Jadi apa yang terjadi pada anak-anak?
Pasangan yang paling bertanggung jawab biasanya mendapat kesempatan untuk mengurus anak-anak. Jika pengadilan menemukan bahwa suami-istri dukungan yang tepat, maka diberikan oleh pengadilan. Anak-anak akan selalu menjadi prioritas. Meskipun alasan dari break-up, pengadilan akan selalu mempertimbangkan kesejahteraan anak-anak.
Studi menunjukkan bahwa anak-anak yang merupakan produk dari perceraian biasanya menunjukkan masalah perilaku. Ini adalah efek dari pemisahan tragis orang tua. Anak-anak menderita dan merasa bahwa mereka tidak lagi lengkap sebagai sebuah keluarga. Hal ini juga situasi di mana anak-anak menderita stigma dari keluarga yang berantakan.
Paling sering anak-anak adalah subyek dari ejekan antara rekan-rekan mereka, ditambah kerugian ekonomi yang ia anak akan mengalami. Terburuk, ketika anak-anak dipaksa untuk pindah dan penyesuaian terhadap hasil lingkungan baru untuk kehancuran total dari kehidupan yang aman dari seorang anak kecil.

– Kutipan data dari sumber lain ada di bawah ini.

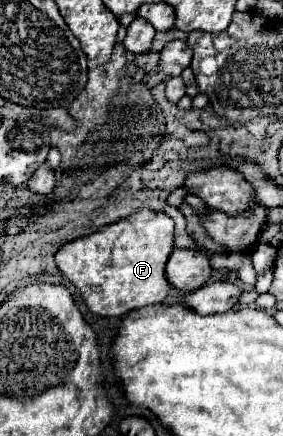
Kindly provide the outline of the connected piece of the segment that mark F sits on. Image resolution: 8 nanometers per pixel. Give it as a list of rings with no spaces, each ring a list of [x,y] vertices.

Kita semua setuju bahwa dalam perceraian, anak-anak muda harus selalu menjadi prioritas. Oleh karena itu, jika memang ada cara lain untuk menghilangkan perasaan-perasaan negatif yang terkait dengan perceraian, maka, akan anak nasihat mengenai proses normatif perceraian, untuk membiarkan mereka tahu bahwa mereka tidak sendirian sebagai anak-anak dari perceraian, dan untuk mendidik mereka mengenai sehat berfungsi dari keluarga yang bercerai banyak.
Akhirnya, para sarjana di Amerika Serikat, Inggris, dan Australia telah menyarankan bahwa tenaga pelayanan sosial dan pejabat pengadilan dapat dilatih untuk menjadi mendukung orang tua bercerai dan anak-anak mereka sebagai alat untuk memperkuat hubungan keluarga dan mengurangi perasaan stigma.